What assets can founders contribute to share capital?

In general, there are plenty of ways for founders to form a share capital and pay for shares of the company. Money, or cash, still remains the most frequently used method. However, alternative ways of contribution to share capital becomes more popular with every year. At the same time, there are different lists of possible alternatives in different countries. It is very important to understand such difference as it may affect the founder’s decision regarding the country of incorporation. 

Limited liability company (LLC) remains the most popular form of company formation in IT sphere. In this article, we decided to analyse several most popular incorporation jurisdictions for IT business, namely Delaware in U.S., the UK and also Poland as the newly popular and growing market, to see what types of contribution for founder’s shares in LLC are permitted in these countries.

Contribution to share capital in Delaware, the U.S.

According to the Delaware Code, the contribution of a founder or member to a limited liability company may be in cash, property or services rendered, or a promissory note or other obligation to contribute cash or property or to perform services.

Delaware laws give founders the wide scope of types of contribution to share capital. The term “property” includes all types tangible and intangible property, including intellectual property (software, designs, separate codes, trademarks etc.), real estate, stocks, securities etc. Services, both performed and promised to be performed, may be used by founders to form a share capital of a company. For example, if founders are going to establish a company, the cost of registration of the trademark in the USA may be contributed to share capital by founders. Please note, that you cannot contribute cost of services to share capital of corporation under the Delaware laws.

However, you should keep in mind the tax obligations. For example, if you contribute already created software to share capital of a company you do not need to pay taxes on it but if you contribute obligation to develop software to share capital of a company you will need to pay taxes on such contribution. Also, sometimes it is required to conduct an official evaluation of your contribution (intellectual property, services etc.) in order to determine its real value and to prevent the formation of bubble companies.

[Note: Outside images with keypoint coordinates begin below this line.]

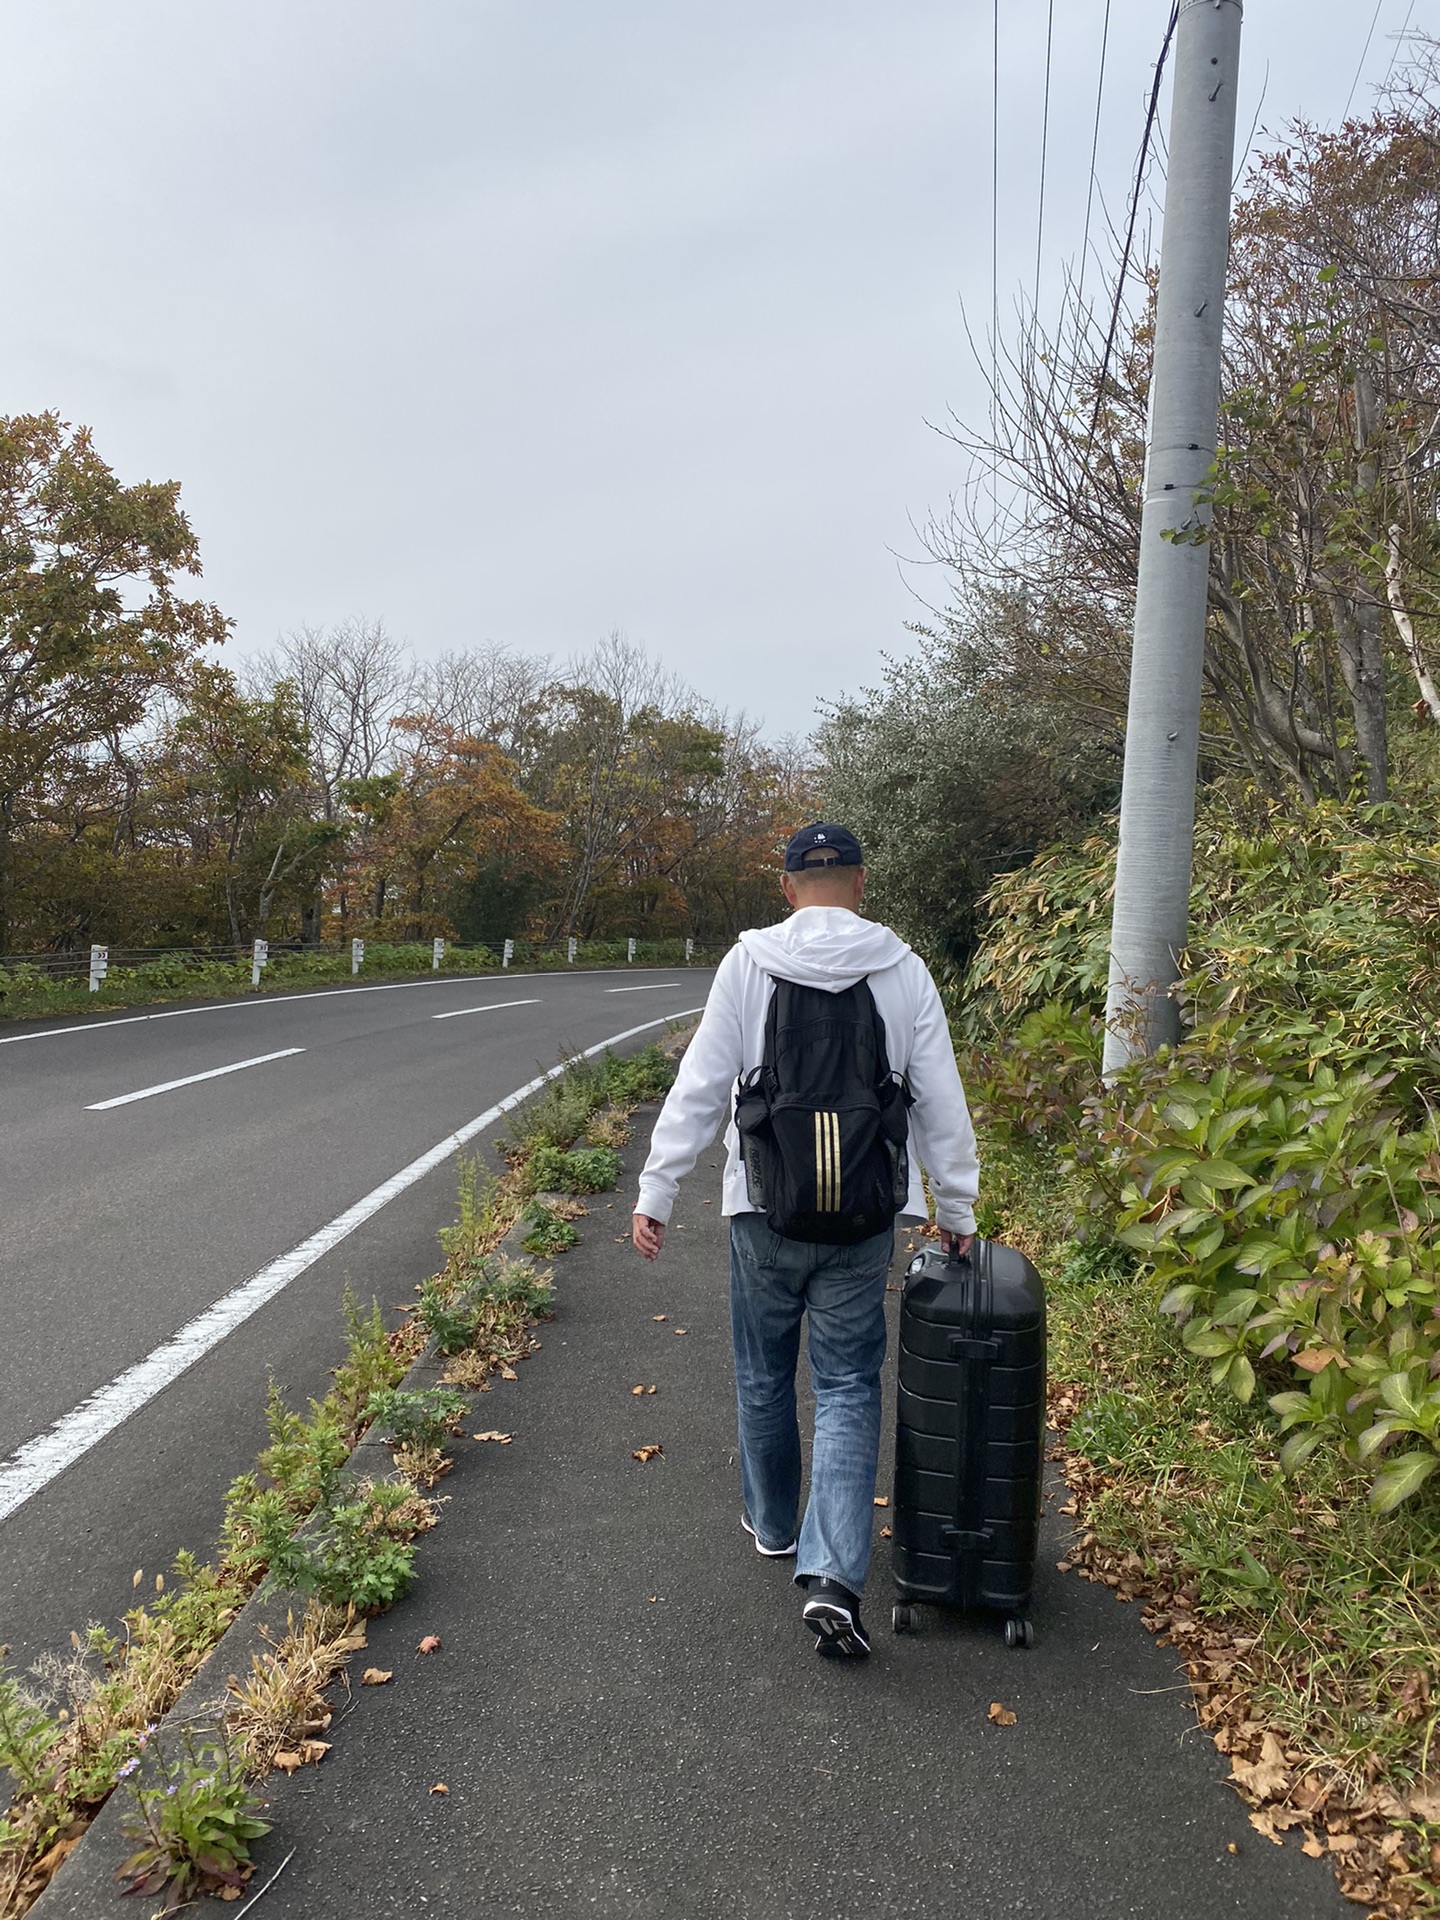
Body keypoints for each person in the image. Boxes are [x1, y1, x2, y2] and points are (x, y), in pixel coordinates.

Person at [632, 822, 979, 1658]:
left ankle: (776, 1525)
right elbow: (938, 1098)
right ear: (860, 883)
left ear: (787, 888)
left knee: (763, 1373)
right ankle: (832, 1575)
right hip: (865, 1216)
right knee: (851, 1385)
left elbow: (703, 1084)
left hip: (762, 1206)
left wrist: (658, 1188)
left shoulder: (747, 964)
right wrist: (956, 1208)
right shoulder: (902, 969)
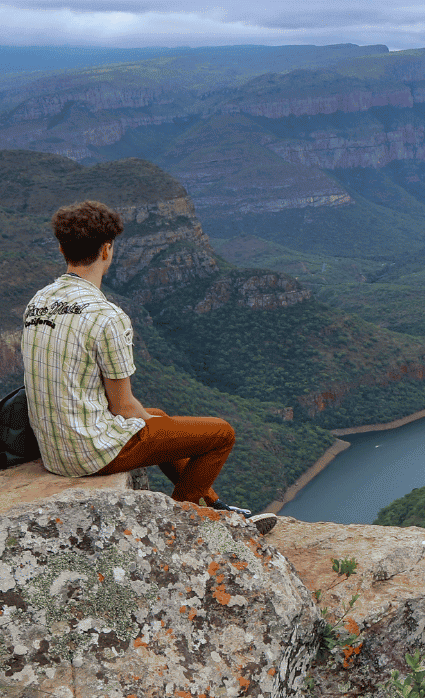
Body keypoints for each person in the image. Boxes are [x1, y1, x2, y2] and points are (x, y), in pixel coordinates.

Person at [21, 200, 275, 532]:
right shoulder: (105, 315)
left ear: (61, 248)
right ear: (107, 250)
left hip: (55, 451)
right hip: (90, 454)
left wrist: (153, 423)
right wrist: (147, 425)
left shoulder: (38, 301)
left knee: (157, 417)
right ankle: (180, 523)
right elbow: (124, 408)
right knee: (221, 434)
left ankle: (211, 504)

Contribution to share capital in the UK

Company Act 2006 provides that shares allotted by a company may be paid up in money or money’s worth (including goodwill and know-how). Money’s worth are defined as:

  • something that is of direct monetary value to the employee; or
  • something that is capable of being converted into money or something of direct monetary value to the employee.

Basically, the UK legislation provides founders with even more instruments to pay for their shares than Delaware laws do because of the goodwill category. Goodwill is an intangible good, namely the assessment of the entity’s activities in terms of his business qualities. In other words it may be explained as a business reputation of a person or entity. Other types of money’s worth are everything valuable, e.g. intellectual property, services, securities etc. Therefore, you may form a shared capital of LLC in the UK literally with everything that has a money value. 

The UK laws impose some restrictions regarding this matter if you are going to create a public company. For example, it is restricted to accept as a payment for shares and undertaking to do work or perform services. Likewise, all non-cash considerations for shares must be valued under the specific procedure in order to establish their real cost.

Contribution to share capital in Poland

Registration of IT company in Poland became a hot topic within last couple of months. We decided to take a look on its legislation requirements as well. First of all, it is restricted to contribute inalienable rights, receivables or provision of services to the share capital of the company. Secondly, if contribution for shares is made by founder in kind, articles of association shall specify in detail that in-kind contribution, the founder who makes such an in-kind contribution and the number and nominal value of the shares acquired for such contribution.

In general, Polish laws have strict rules regarding contribution to share capital, for example:

  • if founder has made a defective in-kind contribution, that founder shall make good to the capital company the difference between the value set out in the articles of and the sale value of the contribution;
  • remuneration for the services provided upon creation of the company may not be paid from the funds paid in for the share capital, nor can it be credited towards the founder’s contribution.

Therefore, in Poland founders may pay for shares by money or in-kind consideration, namely property, both movable property and real estate, intellectual property, securities etc.

How to make a contribution to share capital?

Value and type of founder’s contributions to share capital have to be specified in the legal document related to the incorporation of a company. Founders shall specify the value and type of contribution they made in articles of association of statute of a company. 

Also, if founders contribute software or other intellectual property to share capital they need to sign an Intellectual Property Assignment Agreement or Technology Assignment Agreement with the company determining the characteristics of the intellectual property and its value.

If founders contribute rendered services or services that are to be rendered to share capital they need to sign a Services Agreement in this regard. U.S. laws require founders to execute a promissory note, which is a written undertaking to perform certain services as a contribution to share capital.

Thus, legislation of different countries provides almost the same requirements regarding the possible types of contribution to share capital of LLC, except as to the right to contribute services. Also, there are always more strict requirements regarding the contribution to share capital of public companies, namely the limitation regarding the goods or services which can be contributed to share capital, the requirement to conduct an official evaluation of non-cash contributions and specific rules regard to payment procedure.